Detail affected customers

  • In total, 3684 call attempts were unable to be performed

Detailed Timing

  • 08h55: First unsuccessful call detected on the platform
  • 09h00: Email sent by Sewan to our Operational support -> quick reaction by the partner
  • 10h09: Email escalated to the SUPPLIER support team and Proximus Mobile Engineering SPOC
  • 10h17: Email answered by SUPPLIER support team -> quick reaction
  • 11h45: Usage monitoring Voice disable for all contacts but not solving the issue
  • 13h30: Fall-back plan scenario discussed with technical team to unlock the situation and have a B Plan to allow the calls from Sewan end users, waiting final fix on the SUPPLIER platform
  • 13h38: Service usage monitoring Voice was completely removed, and all rules still present in the table were cleaned
  • 14h18: Fall-back plan analyzed by technical SPOC in view of possible implementation. Difficult part was to apply the fall-back only on the Sewan sub IMSI range.
  • 14h45: Unused regions were fully cleaned on SUPPLIER side and alarms stopped
  • 14h54: SUPPLIER support confirmed changes applied and issue to be solved -> last alarm raised at 14h49, as from 14h50, impact was cleared out
  • 14h58: fall-back plan ready for implementation by Ops team (but in the meantime, issue also solved on the SUPPLIER platform, so implementation was stopped)

Root cause

  • The root cause for the issues was that a region was deleted that was still in use for a specific sum plan. With Service Usage Monitoring enabled, and full authorization for the session in question, SUPPLIER platform performs the SUM check to verify whether the subscriber, who requests services, needs to be monitored.
  • This SUM check happens before the connection with the other party is established
  • The service usage monitoring rule with region 16 was still existing in the table.
  • But due to the missing region, the authorization of the session could not be completed and hence the session was rejected.

Future actions

  • Improve ticket creation and prioritization.
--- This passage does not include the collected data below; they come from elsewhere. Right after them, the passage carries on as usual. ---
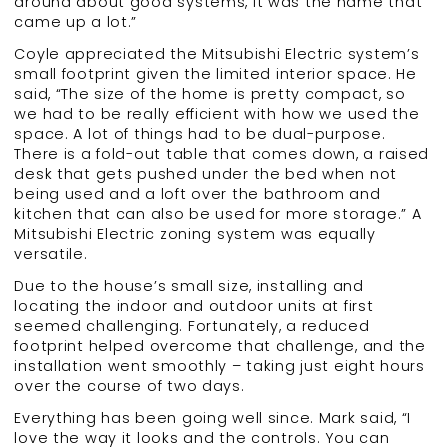
around about good systems, it was the name that
came up a lot.”
Coyle appreciated the Mitsubishi Electric system’s
small footprint given the limited interior space. He
said, “The size of the home is pretty compact, so
we had to be really efficient with how we used the
space. A lot of things had to be dual-purpose.
There is a fold-out table that comes down, a raised
desk that gets pushed under the bed when not
being used and a loft over the bathroom and
kitchen that can also be used for more storage.” A
Mitsubishi Electric zoning system was equally
versatile.
Due to the house’s small size, installing and
locating the indoor and outdoor units at first
seemed challenging. Fortunately, a reduced
footprint helped overcome that challenge, and the
installation went smoothly – taking just eight hours
over the course of two days.
Everything has been going well since. Mark said, “I
love the way it looks and the controls. You can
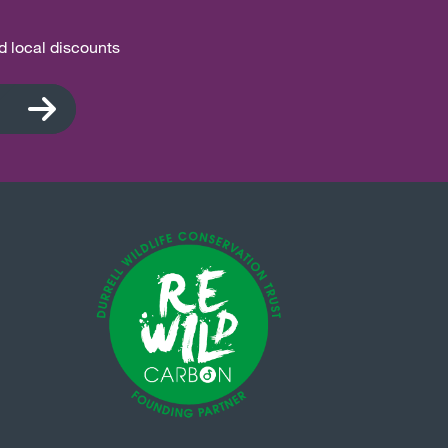
nd local discounts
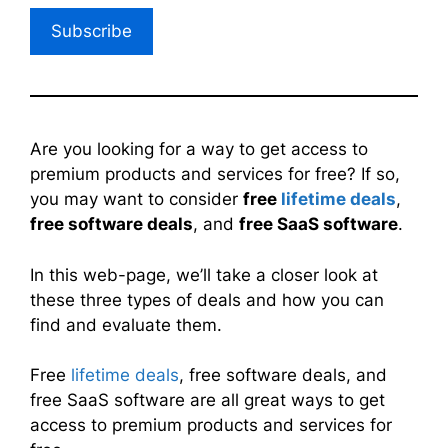
Subscribe
Are you looking for a way to get access to
premium products and services for free? If so,
you may want to consider
free
lifetime deals
,
free software deals
, and
free SaaS software
.
In this web-page, we’ll take a closer look at
these three types of deals and how you can
find and evaluate them.
Free
lifetime deals
, free software deals, and
free SaaS software are all great ways to get
access to premium products and services for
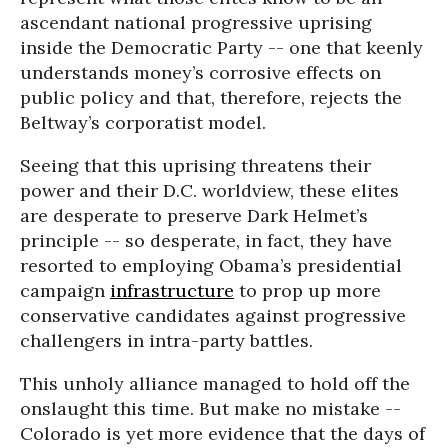
ascendant national progressive uprising
inside the Democratic Party -- one that keenly
understands money’s corrosive effects on
public policy and that, therefore, rejects the
Beltway’s corporatist model.
Seeing that this uprising threatens their
power and their D.C. worldview, these elites
are desperate to preserve Dark Helmet’s
principle -- so desperate, in fact, they have
resorted to employing Obama’s presidential
campaign
infrastructure
to prop up more
conservative candidates against progressive
challengers in intra-party battles.
This unholy alliance managed to hold off the
onslaught this time. But make no mistake --
Colorado is yet more evidence that the days of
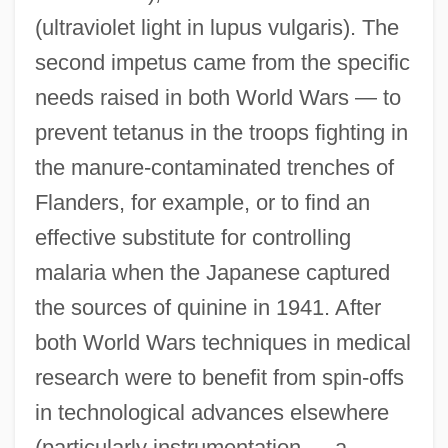
(ultraviolet light in lupus vulgaris). The
second impetus came from the specific
needs raised in both World Wars — to
prevent tetanus in the troops fighting in
the manure-contaminated trenches of
Flanders, for example, or to find an
effective substitute for controlling
malaria when the Japanese captured
the sources of quinine in 1941. After
both World Wars techniques in medical
research were to benefit from spin-offs
in technological advances elsewhere
(particularly instrumentation — a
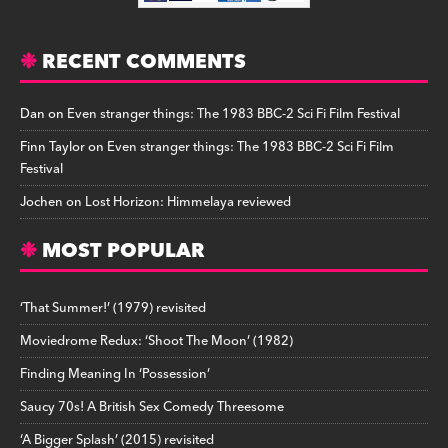
RECENT COMMENTS
Dan
on
Even stranger things: The 1983 BBC-2 Sci Fi Film Festival
Finn Taylor
on
Even stranger things: The 1983 BBC-2 Sci Fi Film
Festival
Jochen
on
Lost Horizon: Himmelaya reviewed
MOST POPULAR
‘That Summer!’ (1979) revisited
Moviedrome Redux: ‘Shoot The Moon’ (1982)
Finding Meaning In ‘Possession’
Saucy 70s! A British Sex Comedy Threesome
‘A Bigger Splash’ (2015) revisited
In case of service interruption impacting all customers, L1 ticket should be created. Light MVNO could call the ICT desk after creation to get ticket prioritized on L1, high priority. Process improvement will be taken up by a process manager.
  • When a big update is needed on the setup/config, ChangeRequest will be created on SUPPLIER side to analyze the changes and possible impact on the platform => small impact on implementation time At SUPPLIER, a change request is raised to modify the logic in such a way that a delete of the region should be interrupted if it is in use in any configuration. ( Database modification: Foreign Key Constraint) Complete Fall-back plan description will be created so everybody knows how to implement on a very quick mode (Sub IMSI only)
  • Feedback loop towards partner has been inefficient or even absent. A process will be set-up in place with 1 main escalation/operational manager to handle the communication towards external partners. This will allow operational team to focus on resolution while providing live status to operational manager for communication purpose.

 

  UPDATE ***** 17.08.2021 – 3.30 PM

Please note that the mobile service has been successfully restored by Proximus at 2.47PM today.

The situation is still in investigation.


Dear customer, dear partner,

 

since 9.02AM today, we experience partial outage on our mobile service.
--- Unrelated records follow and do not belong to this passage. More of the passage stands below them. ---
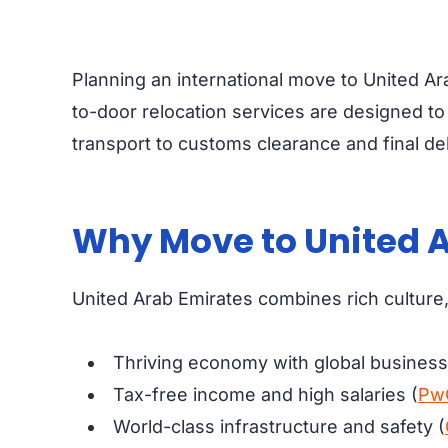
Planning an international move to United Ar
to-door relocation services are designed t
transport to customs clearance and final de
Why Move to United A
United Arab Emirates combines rich culture, 
Thriving economy with global business 
Tax-free income and high salaries (
Pw
World-class infrastructure and safety (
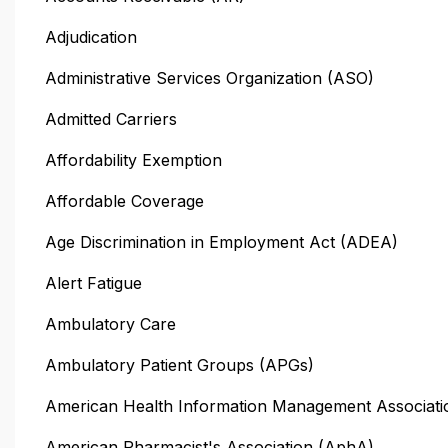
Adjudication
Administrative Services Organization (ASO)
Admitted Carriers
Affordability Exemption
Affordable Coverage
Age Discrimination in Employment Act (ADEA)
Alert Fatigue
Ambulatory Care
Ambulatory Patient Groups (APGs)
American Health Information Management Associati
American Pharmacist's Association (AphA)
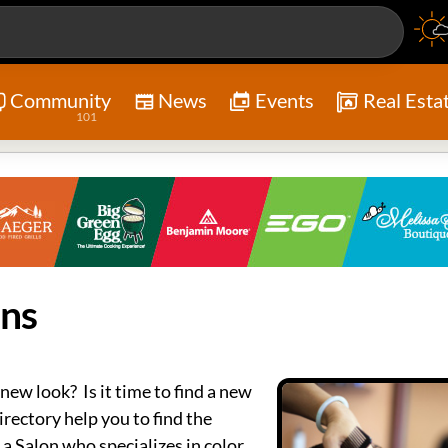
Community
News
Events
Real Esta
101
ons
 new look? Is it time to find a new
irectory help you to find the
 a Salon who specializes in color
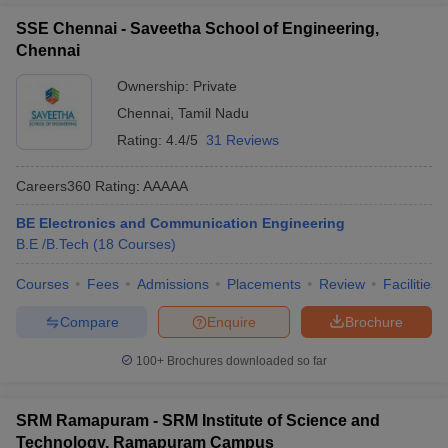
SSE Chennai - Saveetha School of Engineering,
Chennai
Ownership:
Private
Chennai
,
Tamil Nadu
Rating:
4.4/5
31 Reviews
Careers360
Rating
:
AAAAA
BE Electronics and Communication Engineering
B.E /B.Tech
(
18
Courses
)
Courses
Fees
Admissions
Placements
Review
Facilities
Compare
Enquire
Brochure
100+
Brochures downloaded so far
SRM Ramapuram - SRM Institute of Science and
Technology, Ramapuram Campus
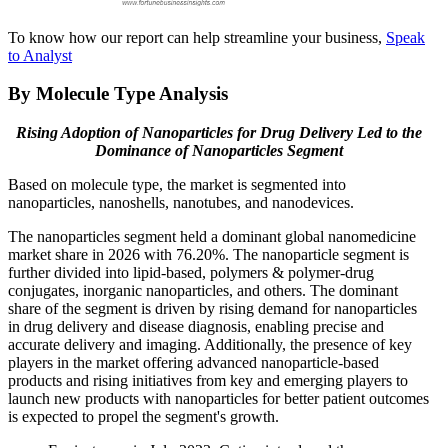
To know how our report can help streamline your business,
Speak
to Analyst
By Molecule Type Analysis
Rising Adoption of Nanoparticles for Drug Delivery Led to the
Dominance of
Nanoparticles
Segment
Based on molecule type, the market is segmented into
nanoparticles, nanoshells, nanotubes, and nanodevices.
The nanoparticles segment held a dominant global nanomedicine
market share in 2026 with 76.20%. The nanoparticle segment is
further divided into lipid-based, polymers & polymer-drug
conjugates, inorganic nanoparticles, and others. The dominant
share of the segment is driven by rising demand for nanoparticles
in drug delivery and disease diagnosis, enabling precise and
accurate delivery and imaging. Additionally, the presence of key
players in the market offering advanced nanoparticle-based
products and rising initiatives from key and emerging players to
launch new products with nanoparticles for better patient outcomes
is expected to propel the segment's growth.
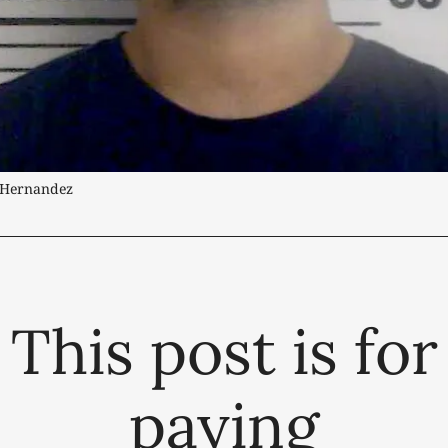
s Hernandez
This post is for
paying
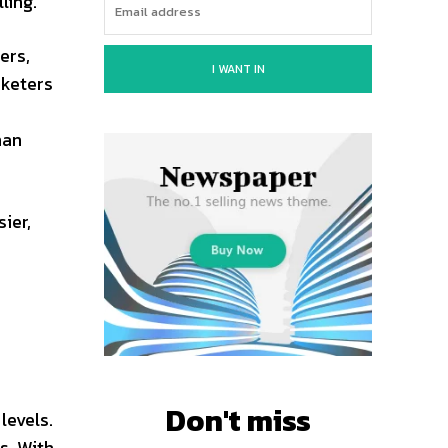
ling.
ers,
I WANT IN
rketers
s
han
ier,
Don't miss
levels.
s. With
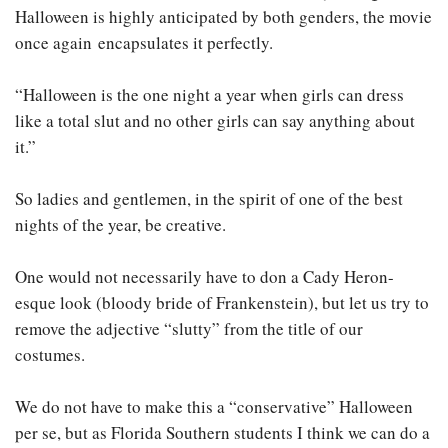
Halloween is highly anticipated by both genders, the movie
once again encapsulates it perfectly.
“Halloween is the one night a year when girls can dress
like a total slut and no other girls can say anything about
it.”
So ladies and gentlemen, in the spirit of one of the best
nights of the year, be creative.
One would not necessarily have to don a Cady Heron-
esque look (bloody bride of Frankenstein), but let us try to
remove the adjective “slutty” from the title of our
costumes.
We do not have to make this a “conservative” Halloween
per se, but as Florida Southern students I think we can do a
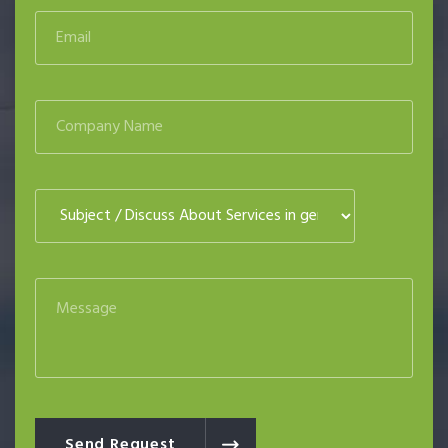
Send Request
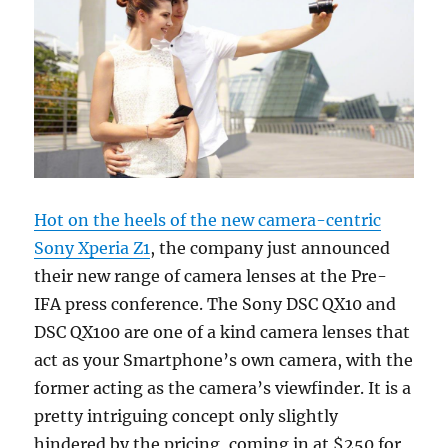
Hot on the heels of the new camera-centric
Sony Xperia Z1
, the company just announced
their new range of camera lenses at the Pre-
IFA press conference. The Sony DSC QX10 and
DSC QX100 are one of a kind camera lenses that
act as your Smartphone’s own camera, with the
former acting as the camera’s viewfinder. It is a
pretty intriguing concept only slightly
hindered by the pricing, coming in at $250 for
This results that all outbound calls to Belgian numbers are not working. 3G, 4G, 5G, SMS/MMS, inbound calls and international calls are working fine.

After investigation, we can confirm that Proximus is responsible for this outage, and are putting all necessary efforts to solve their issue. At this moment, all our team is mobilized to support them in their fast resolution.

 

No ETA has been communicated at this stage.

Our apologies for any inconvenience this may have caused.